Les exemples les plus éloquents ? « Ce que je veux faire, c’est pouvoir remettre l’enseignement de l’arabe : l’une des langues les plus parlées par ces jeunesses dans leur famille, pour éviter que ce soit détourné par d’autres mais aussi pour reconnaître cette part. » L’arabe a quatre millions de locuteurs en France. Pour Macron, « on a en quelque sorte refoulé les langues étrangères de celles et ceux issus d’autres pays ou qui appartenaient à des diasporas, c’est vraiment un processus de refoulement ». Il a même insisté : « Quand vous connaissez l’arabe ou que votre famille parle l’arabe en France, c’est une chance pour la France. Cela a quelque chose à apporter pour notre pays, pour connaître la littérature, l’enseigner à d’autres, pour pouvoir voyager, commercer, rendre le pays plus fort. On apprend tous des langues étrangères. » Considérer que l’arabe est « une chance pour la France », alors que beaucoup des attentats perpétrés sur le sol français l’ont justement été par de jeunes musulmans, les fameuses « chances pour la France », vieille expression qui a amplement démontré sa fausseté, ressemble à une provocation.
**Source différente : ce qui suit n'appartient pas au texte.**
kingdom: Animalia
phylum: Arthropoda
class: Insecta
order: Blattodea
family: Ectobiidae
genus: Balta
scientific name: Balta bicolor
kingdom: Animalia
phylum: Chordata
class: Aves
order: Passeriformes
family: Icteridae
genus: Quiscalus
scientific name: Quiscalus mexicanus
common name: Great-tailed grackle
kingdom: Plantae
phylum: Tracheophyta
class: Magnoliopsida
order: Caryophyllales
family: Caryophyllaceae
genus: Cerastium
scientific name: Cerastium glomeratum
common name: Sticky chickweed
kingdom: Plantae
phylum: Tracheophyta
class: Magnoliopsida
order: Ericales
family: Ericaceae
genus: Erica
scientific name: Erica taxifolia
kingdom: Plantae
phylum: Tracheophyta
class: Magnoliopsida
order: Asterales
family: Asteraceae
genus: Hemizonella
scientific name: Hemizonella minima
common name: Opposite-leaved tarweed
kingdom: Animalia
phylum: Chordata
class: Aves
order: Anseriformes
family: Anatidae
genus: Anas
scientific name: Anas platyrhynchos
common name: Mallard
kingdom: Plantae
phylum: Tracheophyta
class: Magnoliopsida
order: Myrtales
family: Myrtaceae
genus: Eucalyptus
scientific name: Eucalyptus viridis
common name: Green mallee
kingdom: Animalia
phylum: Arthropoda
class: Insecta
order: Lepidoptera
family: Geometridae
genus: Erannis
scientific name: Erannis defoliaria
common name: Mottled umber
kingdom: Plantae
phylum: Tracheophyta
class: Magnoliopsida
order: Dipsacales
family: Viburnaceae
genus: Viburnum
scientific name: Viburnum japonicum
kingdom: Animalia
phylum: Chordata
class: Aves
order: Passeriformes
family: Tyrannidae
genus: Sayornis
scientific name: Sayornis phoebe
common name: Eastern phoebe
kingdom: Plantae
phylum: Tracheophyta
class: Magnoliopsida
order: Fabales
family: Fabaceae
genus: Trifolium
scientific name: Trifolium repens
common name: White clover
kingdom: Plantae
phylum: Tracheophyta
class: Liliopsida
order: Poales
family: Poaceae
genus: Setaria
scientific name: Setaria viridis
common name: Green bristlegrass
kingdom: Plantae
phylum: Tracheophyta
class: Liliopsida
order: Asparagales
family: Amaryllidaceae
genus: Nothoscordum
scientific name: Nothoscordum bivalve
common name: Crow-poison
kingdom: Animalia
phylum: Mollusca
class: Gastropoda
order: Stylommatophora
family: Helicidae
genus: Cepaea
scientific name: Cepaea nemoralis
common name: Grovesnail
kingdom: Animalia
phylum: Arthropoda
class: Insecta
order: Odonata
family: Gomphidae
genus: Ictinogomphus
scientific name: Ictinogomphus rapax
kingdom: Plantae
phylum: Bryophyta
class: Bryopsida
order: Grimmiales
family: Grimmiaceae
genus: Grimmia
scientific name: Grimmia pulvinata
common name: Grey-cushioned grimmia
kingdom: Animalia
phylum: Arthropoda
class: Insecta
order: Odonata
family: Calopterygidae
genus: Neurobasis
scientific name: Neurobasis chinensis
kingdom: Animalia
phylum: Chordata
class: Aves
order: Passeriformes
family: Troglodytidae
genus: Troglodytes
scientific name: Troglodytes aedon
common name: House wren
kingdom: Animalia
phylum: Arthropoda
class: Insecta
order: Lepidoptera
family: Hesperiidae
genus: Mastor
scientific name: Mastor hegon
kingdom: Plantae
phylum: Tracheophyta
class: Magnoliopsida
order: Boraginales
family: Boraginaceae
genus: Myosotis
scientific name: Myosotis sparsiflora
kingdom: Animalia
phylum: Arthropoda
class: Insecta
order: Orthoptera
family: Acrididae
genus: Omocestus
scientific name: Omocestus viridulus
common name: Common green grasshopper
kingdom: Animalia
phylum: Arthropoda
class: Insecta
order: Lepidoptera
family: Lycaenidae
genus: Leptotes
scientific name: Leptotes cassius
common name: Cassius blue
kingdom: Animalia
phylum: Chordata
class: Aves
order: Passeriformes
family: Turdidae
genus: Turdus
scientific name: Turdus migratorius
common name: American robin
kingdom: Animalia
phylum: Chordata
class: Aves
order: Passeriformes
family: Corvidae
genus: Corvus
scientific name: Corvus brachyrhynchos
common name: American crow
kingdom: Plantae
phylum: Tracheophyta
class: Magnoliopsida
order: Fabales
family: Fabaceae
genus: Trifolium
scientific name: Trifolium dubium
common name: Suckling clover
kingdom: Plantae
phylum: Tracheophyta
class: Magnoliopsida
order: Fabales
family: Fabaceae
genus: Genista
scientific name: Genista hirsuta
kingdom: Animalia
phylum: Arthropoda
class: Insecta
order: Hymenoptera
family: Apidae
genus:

Le président a par ailleurs encouragé « la population et les universitaires à constituer une liste de 300 à 500 noms de personnalités historiques noires ou arabes d’ici mars 2021 afin de rebaptiser des noms de rues ou dresser de nouvelles statues », donnant ainsi quitus aux revendications des minorités ethniques, indigénistes et racistes noires. Un comité scientifique, une vingtaine de personnes de la gauche culturelle, a été constitué, proposant les premiers noms : le premier musulman à avoir intégré Polytechnique, par exemple. Lino Ventura aussi, qui ne semblait pourtant ni Noir ni Arabe. La proposition est d’ailleurs raciste : Macron n’évoque pas les Asiatiques, pas plus les bouddhistes.

Selon Brut, l’entretien avec le chef de l’Etat aurait été suivi par plus de sept millions de jeunes, tandis que sa retransmission sur les chaînes d’information aurait rassemblé six millions de personnes. Il y aurait eu « 100 millions » d’interactions sur Snapchat (messages éphémères). C’est à relativiser car les jeunes zappent. Parmi tous ces gens, combien sont allés sur Brut et sur Snapchat juste pour voir, avant de passer à autre chose ? Par ailleurs, sauf les proches de Macron, tant parmi les politiques que les médias, personne n’a été convaincu par cette intervention, ni dans la manière ni dans les propos tenus. Vendredi dernier, c’est Macron le démagogue qui parlait aux « jeunes ».